11) Fail-safe closers. Never say “This is my last question.” As soon as you announce it, you’ll think of three more. Instead, try these: “Want to add anything?” “Who else can I speak to about this?” “Can I call back if I have another question?” “Is there anything else the newspaper should look into?”
12) The most important 15 minutes are after the interview. If you are not in the office, go to someplace where you can be by yourself and go over your notes, filling out and filling in. If you are in the newsroom, go over your notes immediately and fill out partial quotes, anecdotes, sentences, etc. Humans lose 50 percent of accurate recall after one hour, 90 percent overnight.
- Jonathan Maslow, Herald News, Aug. 2003
Asking the Extra Question
Here’s a familiar scenario: you go out to report a daily. Let’s say a public housing authority is taking tenants from a building and moving them to other buildings. You ask the responsible official why. The official tells you that tenants no longer want to live in the building because it’s dangerous and decrepit. The people are voting with their feet, the official tells you.
The housing authority, the official continues, is diligently finding
alternative accommodations for all the tenants. No one is being put out on the street. In addition, the authority hopes to get federal funds to tear
down the building, so that a private developer can build new housing. The authority plans to give the tenants of the bad building Section 8 rental vouchers so they can live in the new housing or find apartments in the private rental market.
Several tenants you interview confirm what the official has told you: they
don’t want to live in the bad building; the authority is helping them
relocate.
You’ve got your story.

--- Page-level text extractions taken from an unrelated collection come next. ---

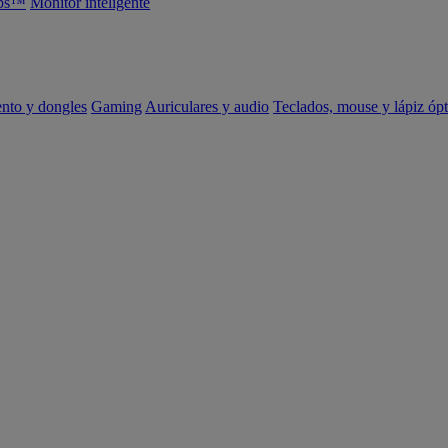
abs™
Monitor inteligente
ento y dongles
Gaming
Auriculares y audio
Teclados, mouse y lápiz ópt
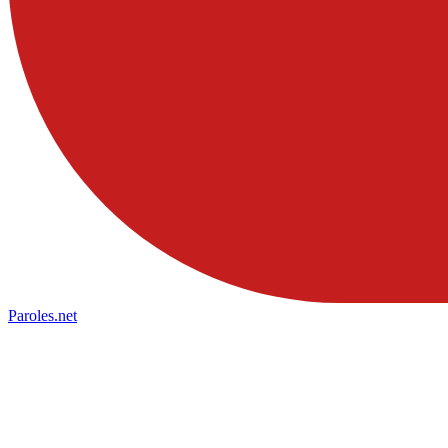
Paroles
.net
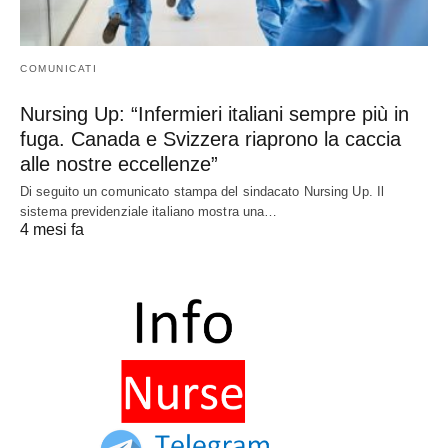
COMUNICATI
Nursing Up: “Infermieri italiani sempre più in
fuga. Canada e Svizzera riaprono la caccia
alle nostre eccellenze”
Di seguito un comunicato stampa del sindacato Nursing Up. Il
sistema previdenziale italiano mostra una…
4 mesi fa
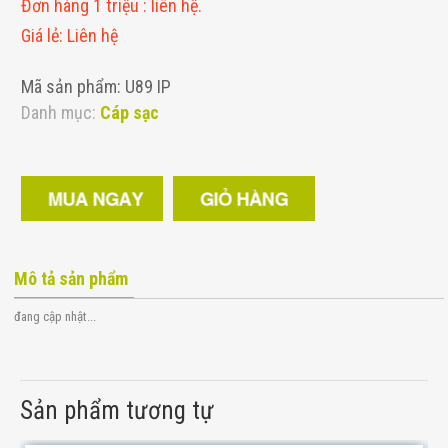
Đơn hàng 1 triệu
:
liên hệ.
Giá lẻ
:
Liên hệ
Mã sản phẩm: U89 IP
Danh mục:
Cáp sạc
Mô tả sản phẩm
đang cập nhật...
Sản phẩm tương tự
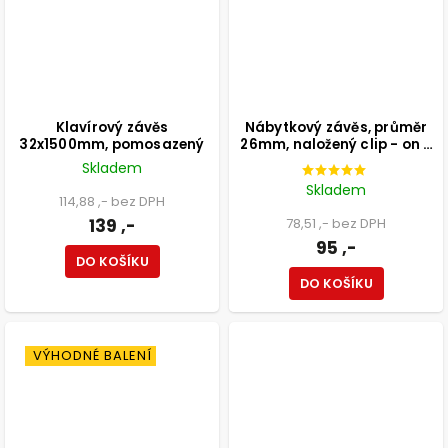
Klavírový závěs
Nábytkový závěs, průměr
32x1500mm, pomosazený
26mm, naložený clip - on s
integrovaným tlumením
Skladem
Skladem
114,88 ,- bez DPH
139 ,-
78,51 ,- bez DPH
95 ,-
DO KOŠÍKU
DO KOŠÍKU
VÝHODNÉ BALENÍ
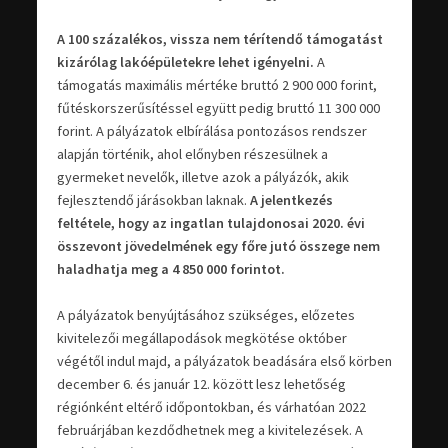
A 100 százalékos, vissza nem térítendő támogatást
kizárólag lakóépületekre lehet igényelni.
A
támogatás maximális mértéke bruttó 2 900 000 forint,
fűtéskorszerűsítéssel együtt pedig bruttó 11 300 000
forint. A pályázatok elbírálása pontozásos rendszer
alapján történik, ahol előnyben részesülnek a
gyermeket nevelők, illetve azok a pályázók, akik
fejlesztendő járásokban laknak.
A jelentkezés
feltétele, hogy az ingatlan tulajdonosai 2020. évi
összevont jövedelmének egy főre jutó összege nem
haladhatja meg a 4 850 000 forintot.
A pályázatok benyújtásához szükséges, előzetes
kivitelezői megállapodások megkötése október
végétől indul majd, a pályázatok beadására első körben
december 6. és január 12. között lesz lehetőség
régiónként eltérő időpontokban, és várhatóan 2022
februárjában kezdődhetnek meg a kivitelezések. A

Right? Not necessarily.
Here is where it’s a good practice to ask the extra question: why? Why is the bad building bad? How did it get bad?
Logically, a building goes bad because it has poor security and maintenance. Why? Did the authority have the funds to secure and maintain? If not, why not?
Is the deeper story here that the feds have been withdrawing support for public housing and shifting support to Section 8? That’s information that readers can use.
As you can see, asking the extra question(s) deepens the reader’s
understanding, but requires the reporter to analyze what she has found and think about the story.